Official implementation of "Latent-Space Verification for Self-Correcting LLMs", which introduces a novel approach to enhance the factual reliability of Large Language Models through embedded verification mechanisms in latent space.
Note: A ready-to-use verification-enhanced model can be downloaded from Hugging Face.
- Overview
- Key Features and Contributions
- Method
- Installation
- Quick Start
- Usage
- Experiments and Results
- Test Suite Usage
- Repository Structure
- Citation
- License
- Acknowledgments
Large Language Models (LLMs) excel at generating coherent text but often produce factual inaccuracies or hallucinations, limiting their reliability in critical applications. This repository introduces Latent-Space Verification, a novel approach that embeds verification mechanisms directly into the hidden layers of pre-trained transformers. By detecting and rectifying inaccuracies within latent representations before output generation, my method enhances factual accuracy while requiring minimal additional parameters.
- Latent-Space Verification: My mechanism enables models to identify and rectify inaccuracies within their latent representations before generating outputs.
- Parameter-Efficient Implementation: Using LoRA-style adapters with only a 0.08% parameter increase (6.3M parameters on a 7.6B model).
- Significant Performance Gains: Improves factual accuracy from 55.81% to 65.48% (nearly 10% absolute improvement).
- Architectural Innovations:
- Residual Verification Networks with a mixture-of-experts approach
- Uncertainty-weighted Bayesian corrections
- Hierarchical verification across different abstraction levels
- Extensive Analysis: Direct evidence of “thinking in latent space” through visualization of hidden state dynamics, attention patterns, and more.
My method introduces verification modules into specific layers of a frozen pre-trained language model. These modules:
- Intercept hidden states at strategic layers of the transformer
- Assess factual consistency of the internal representations
- Apply confidence-weighted corrections as needed
- Coordinate cross-layer verification to ensure global consistency
- Bayesian Verification Adapters: Produce uncertainty-weighted corrections to hidden states
- Residual Verification Networks: Use mixture-of-experts approach with dynamic routing
- Hierarchical Verification: Implements verification at token, phrase, and semantic levels
- Cross-Layer Verifier: Ensures consistency of representations across different layers
Tested with Python 3.11+ and PyTorch 2.5.1 (but should work with PyTorch 2.0.2+ as well).
# Clone this repository
git clone https://github.com/jacobwarren/Latent-Space-Verification-for-Self-Correcting-LLMs.git
cd Latent-Space-Verification-for-Self-Correcting-LLMs
# Create a conda environment with Python 3.11
conda create -n latent-verify python=3.11
conda activate latent-verify
# Install dependencies
pip install -r requirements.txt
from latent_verification.latent_verification import load_verification_model
from transformers import AutoTokenizer
# If using the downloaded model from Hugging Face:
# model = load_verification_model("jacobpwarren/Qwen2.5-7B-Latent_Verification")

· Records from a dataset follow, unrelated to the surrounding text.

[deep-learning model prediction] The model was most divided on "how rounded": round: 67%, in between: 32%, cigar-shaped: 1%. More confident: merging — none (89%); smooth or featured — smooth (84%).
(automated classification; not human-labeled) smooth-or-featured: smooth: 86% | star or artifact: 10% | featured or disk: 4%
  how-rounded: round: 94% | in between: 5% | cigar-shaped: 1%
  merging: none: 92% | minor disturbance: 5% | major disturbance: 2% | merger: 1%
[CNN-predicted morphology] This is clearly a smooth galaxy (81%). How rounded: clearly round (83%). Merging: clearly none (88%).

# tokenizer = AutoTokenizer.from_pretrained("jacobpwarren/Qwen2.5-7B-Latent_Verification")
# Otherwise, load a local verification-enhanced model
model = load_verification_model("path/to/model")

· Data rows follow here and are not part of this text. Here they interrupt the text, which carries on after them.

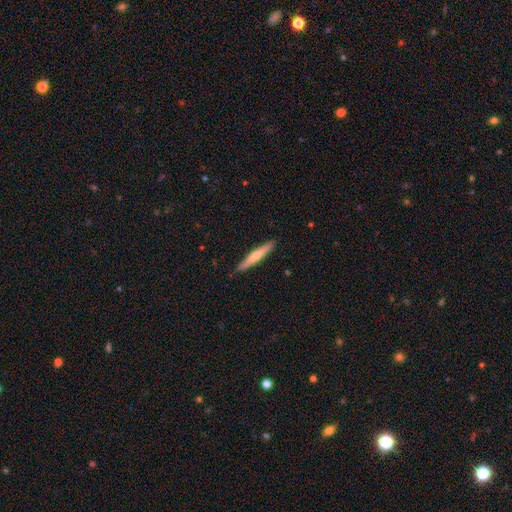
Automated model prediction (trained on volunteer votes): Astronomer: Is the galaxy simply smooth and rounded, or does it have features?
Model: smooth — 54% (runner-up: featured or disk, 41%).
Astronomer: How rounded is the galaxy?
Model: cigar-shaped — 94%.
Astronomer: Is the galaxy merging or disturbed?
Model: none — 90%.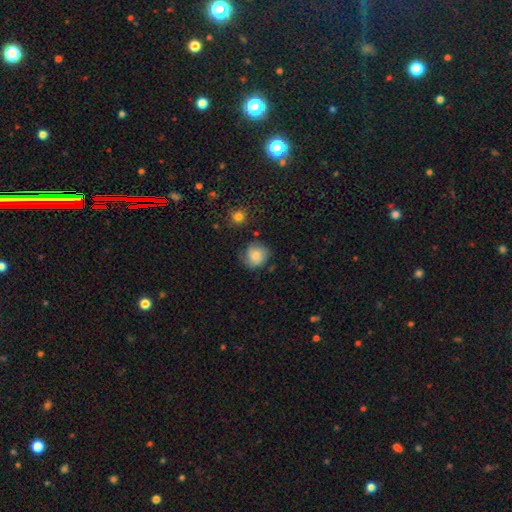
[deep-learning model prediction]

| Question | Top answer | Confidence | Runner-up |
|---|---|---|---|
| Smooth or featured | smooth | 58% | featured or disk (34%) |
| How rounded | round | 84% | in between (15%) |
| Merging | none | 64% | minor disturbance (24%) |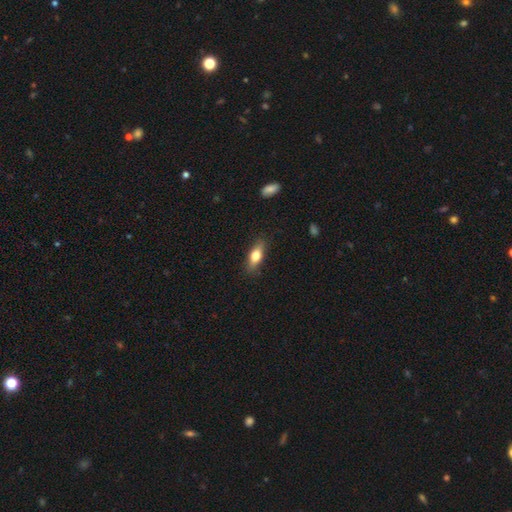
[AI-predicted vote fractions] A smooth galaxy with no disk features (71%) that is in between round and cigar-shaped (67%).

Vote fractions:
- Smooth or featured? smooth: 71% / featured or disk: 23% / star or artifact: 7%
- How rounded? in between: 67% / cigar-shaped: 30% / round: 4%
- Merging? none: 85% / minor disturbance: 11% / major disturbance: 3% / merger: 1%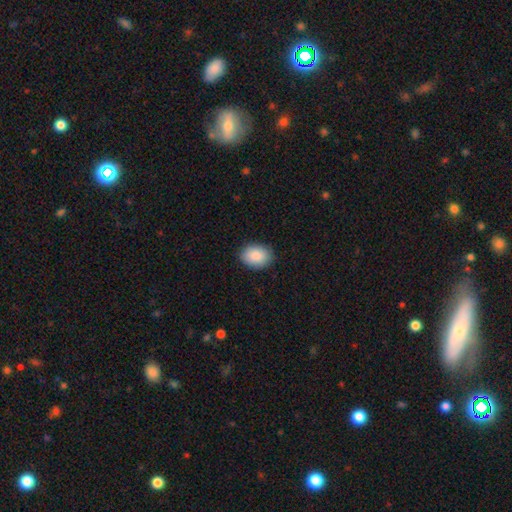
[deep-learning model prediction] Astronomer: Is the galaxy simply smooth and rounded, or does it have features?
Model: smooth — 89%.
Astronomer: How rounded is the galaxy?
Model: in between — 68%.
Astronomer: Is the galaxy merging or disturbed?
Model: none — 88%.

tokenizer = AutoTokenizer.from_pretrained("path/to/model")
# Generate text with verification enabled
prompt = "The capital of France is"
inputs = tokenizer(prompt, return_tensors="pt").to(model.device)
outputs = model.generate(inputs, max_new_tokens=50)
print(tokenizer.decode(outputs[0], skip_special_tokens=True))
from transformers import AutoModelForCausalLM
from latent_verification.latent_verification import create_verification_model
# Load base model
base_model = AutoModelForCausalLM.from_pretrained("your/model/name")
# Add verification adapters (default: every 3rd layer)
verified_model = create_verification_model(
base_model=base_model,
adapter_locations=[2, 5, 8, 11, 14, 17, 20, 23], # Customize adapter locations
bottleneck_size=64,
enable_cross_layer=True
)
# Fine-tune just the verification components
# (Base model parameters remain frozen)
# ... your fine-tuning code here ...
# Save the verification-enhanced model
verified_model.save_pretrained("path/to/save")
For more advanced training with verification-specific loss functions, you can write a script similar to:
from transformers import TrainingArguments, Trainer
from latent_verification.latent_verification import (
VerificationLoss, create_verification_model
)
# Create model with verification components
model = create_verification_model("your/model/name")
# Create verification-aware trainer
class VerificationTrainer(Trainer):
def compute_loss(self, model, inputs, return_outputs=False):
outputs = model(**inputs)
# Use verification metrics for loss calculation
verification_metrics = getattr(outputs, "verification_metrics", None)
# Combine with regular loss
loss_fct = VerificationLoss(
task_loss_fn=lambda o, t: o.loss,
consistency_weight=0.1,
confidence_regularization_weight=0.05
)
loss = loss_fct(outputs, inputs["labels"], verification_metrics)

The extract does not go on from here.